As the semester was coming to a close it meant Malaika’s time with me at school was almost up. We were all hoping she would actually graduate this time. The very last day, the day of her graduation which she graciously did not attend, was spent together. We prayed next to one another in peaceful silence. We talked as she packed her things. She opened up to me about her life and her deepest thoughts. Sensing this feeling of trust between us, I took a leap of faith and told her about myself and my struggles as an LGBTQ Muslim. I told her how I came to the decision on why it was wrong and how I accepted it as my test. And she hugged me and told me she could not imagine how difficult it is to struggle this way. That night would forever mean something deeply profound to the both of us.
After that night, something changed. Rather, something had been culminating since the moment we met. One day, she started talking strangely, almost like she were throwing out excuses. She kept saying how sorry she was while she was determined to push me away.
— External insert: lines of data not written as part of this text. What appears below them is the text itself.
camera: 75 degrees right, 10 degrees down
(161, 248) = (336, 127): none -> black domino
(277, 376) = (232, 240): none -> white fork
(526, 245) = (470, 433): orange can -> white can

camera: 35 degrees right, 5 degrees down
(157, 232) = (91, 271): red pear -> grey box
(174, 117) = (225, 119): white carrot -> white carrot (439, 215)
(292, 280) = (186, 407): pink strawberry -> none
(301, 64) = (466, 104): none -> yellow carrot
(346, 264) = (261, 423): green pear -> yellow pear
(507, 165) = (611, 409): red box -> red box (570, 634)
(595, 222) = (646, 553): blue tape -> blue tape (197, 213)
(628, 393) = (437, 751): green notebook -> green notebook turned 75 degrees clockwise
Her concern was not for herself, however, her concern was for me and my want to keep a pure and well-intentioned friendship between us. I knew her fear then. I was so dumbfounded, I actually laughed. There I was, completely in love with my best friend, so determined to never let her gather even a hint of my feelings towards her and she had begun to develop feelings for me. I refused to let her push me away. She tried to assure me that the feelings were fleeting and would not last and I tried to assure her that she was probably right.
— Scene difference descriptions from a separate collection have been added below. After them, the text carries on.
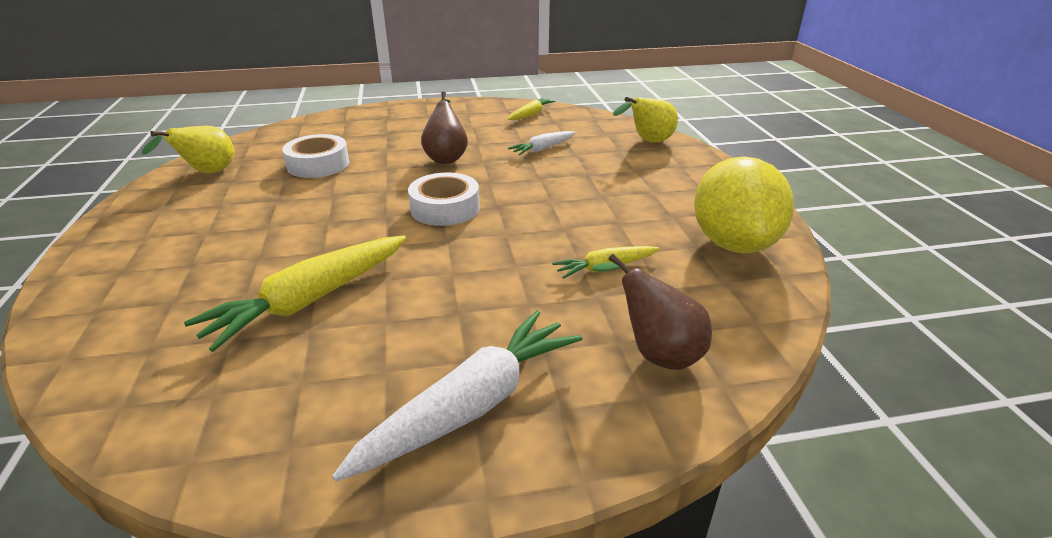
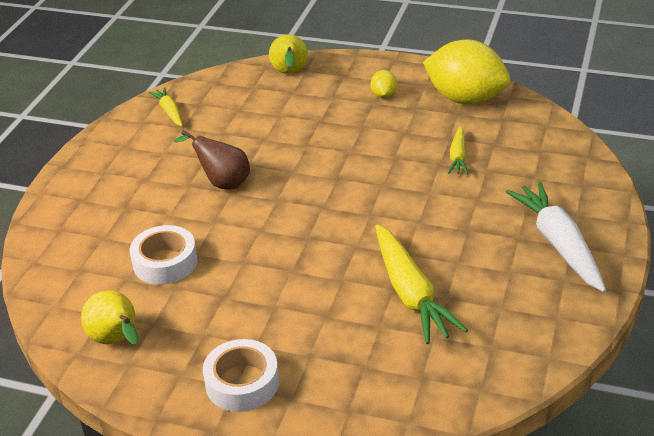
camera: 60 degrees left, 5 degrees up
(445, 208) = (320, 204): white tape -> white tape (242, 383)
(542, 149) = (253, 127): white carrot -> none
(655, 352) = (550, 168): brown pear -> none
(673, 193) = (383, 95): none -> yellow lemon

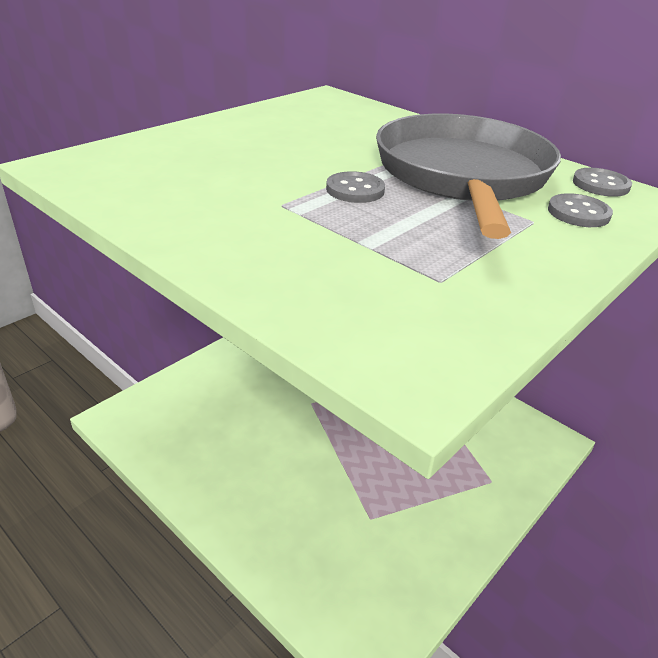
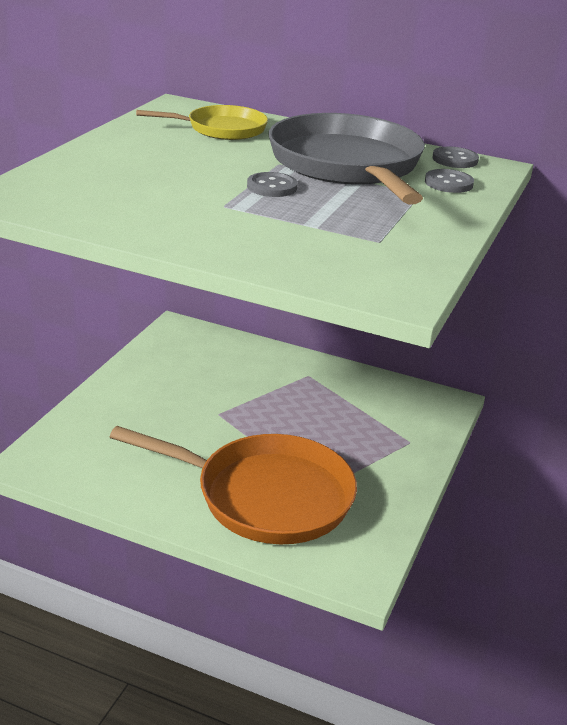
camera: 20 degrees left, 5 degrees down
(312, 512) = (265, 496): none -> orange pan
(351, 122) = (222, 129): none -> yellow pan

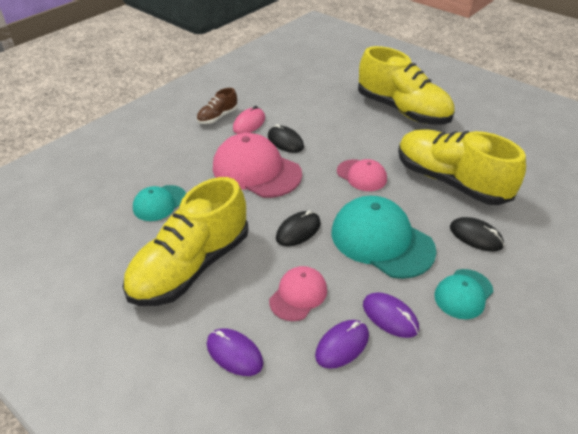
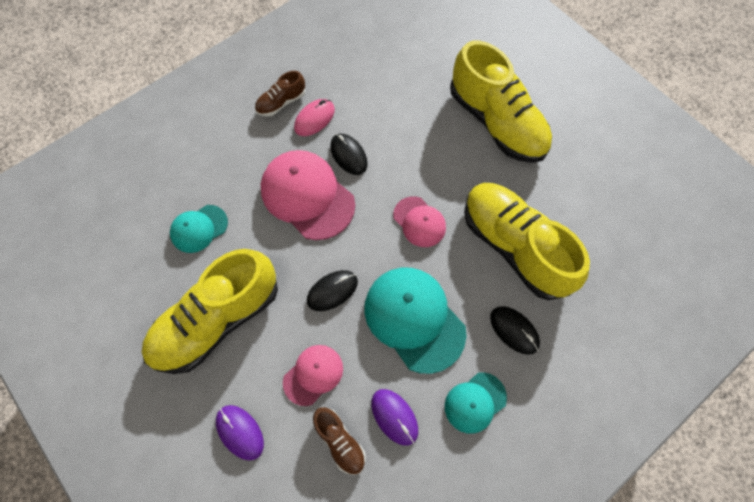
camera: 10 degrees right, 25 degrees up
(342, 345) = (340, 441): purple mouse -> brown shoe

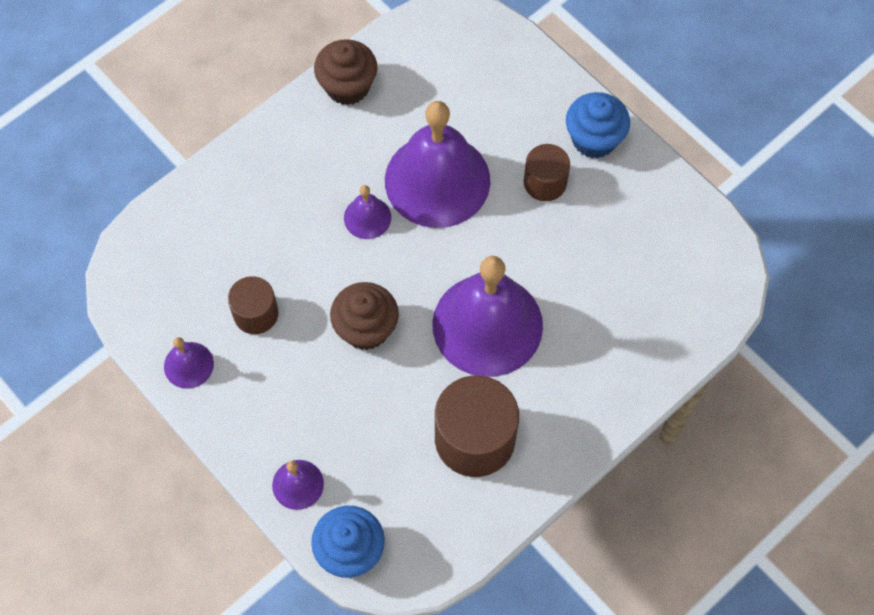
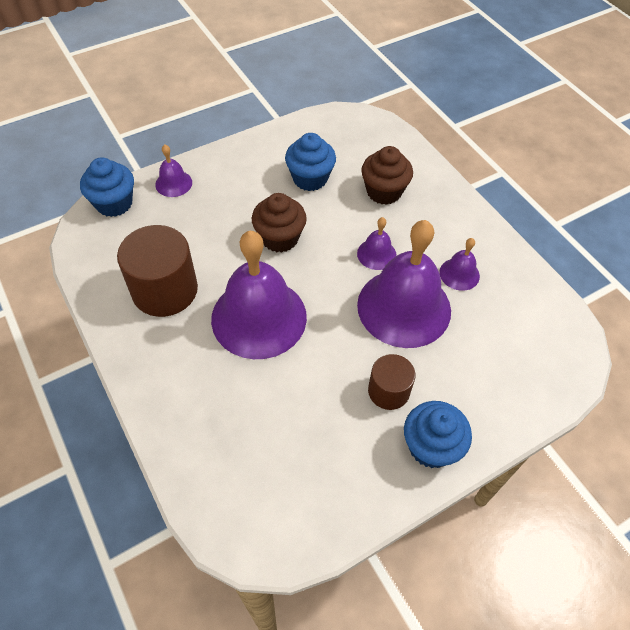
camera: 100 degrees right, 10 degrees down
(188, 365) = (281, 141): purple bell -> purple bell (459, 274)
(256, 313) = (310, 178): brown cylinder -> blue cupcake
(347, 86) = (504, 260): brown cupcake -> brown cupcake (384, 191)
A couple weeks following that night, Malaika fished it out of me. It seemed almost pointless as I could tell she already suspected my feelings for some time. I told her the truth about my love for her and she was not surprised. At the same time, somewhere in the back of my mind, I already knew her feelings for me would not just fade away. Of course, she would not yet confess this to me until school started back up again. A part of me was excited, knowing perhaps I was not alone in my emotional roller coaster, while another part wondered what this would mean for our relationship.
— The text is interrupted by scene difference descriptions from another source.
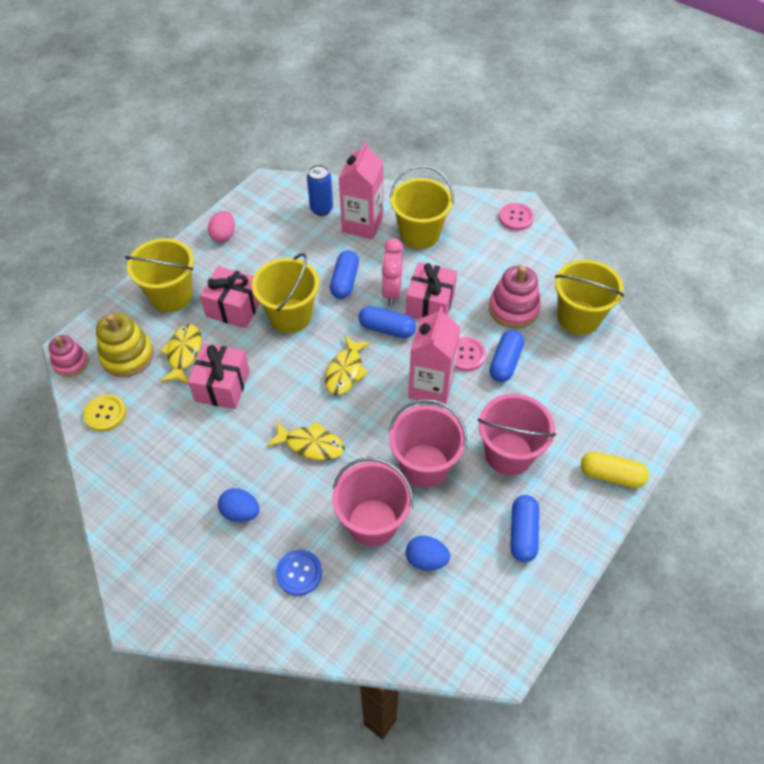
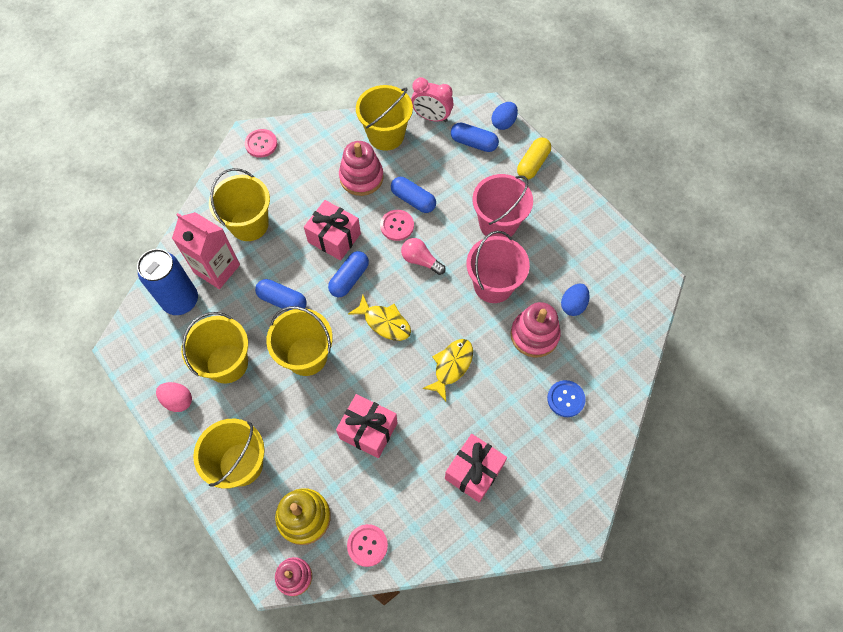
camera: 75 degrees left, 10 degrees up
(105, 413) = (367, 545): yellow button -> pink button
(183, 353) = (319, 461): yellow fish -> none
(234, 308) = (278, 405): pink gift -> pink gift (474, 471)
(240, 512) = (502, 435): blue egg -> blue egg (503, 123)
(267, 258) = (227, 363): none -> yellow bucket
(321, 209) = (181, 301): blue can -> blue can, size x1.57
(372, 522) = (534, 335): pink bucket -> pink stacking toy
(392, 291) = (309, 264): pink clock -> pink clock (431, 117)
(431, 387) = (420, 260): pink carton -> pink light bulb
(523, 533) = (565, 235): blue capsule -> blue capsule (473, 143)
She had never before felt this way for another girl, she told me. Although, defining herself or labeling her orientation at this point was not really important. We both showed one another care, love, and support as we always had. Nothing had really changed. It was just a growing love that we had for one another and I have no doubt that the only way it continued to be nurtured was through the compassion and blessing of Allah. I would be lying if I said it was all incredibly easy to move past. The beginning was particularly tricky. We would hold hands and allow a kiss on the cheek, but resisting the temptation of having one another when we could have easily indulged in that possibility was always a danger to our teetering relationship. We refused to kiss one another, convinced that crossing that boundary would utterly shatter any chances of our friendship remaining intact. The need to please Allah gradually became more important than any desire to please one another. It was just that simple. And this was the distinguishing mark between this love I had with Malaika and the love I had in the past or might have had with anyone else. We were on the same page. We enhanced one another’s level of faith by constantly serving as a reminder for one another. When one grew weak in heart, the other grew a little bit stronger and held us both up in decency and resolve.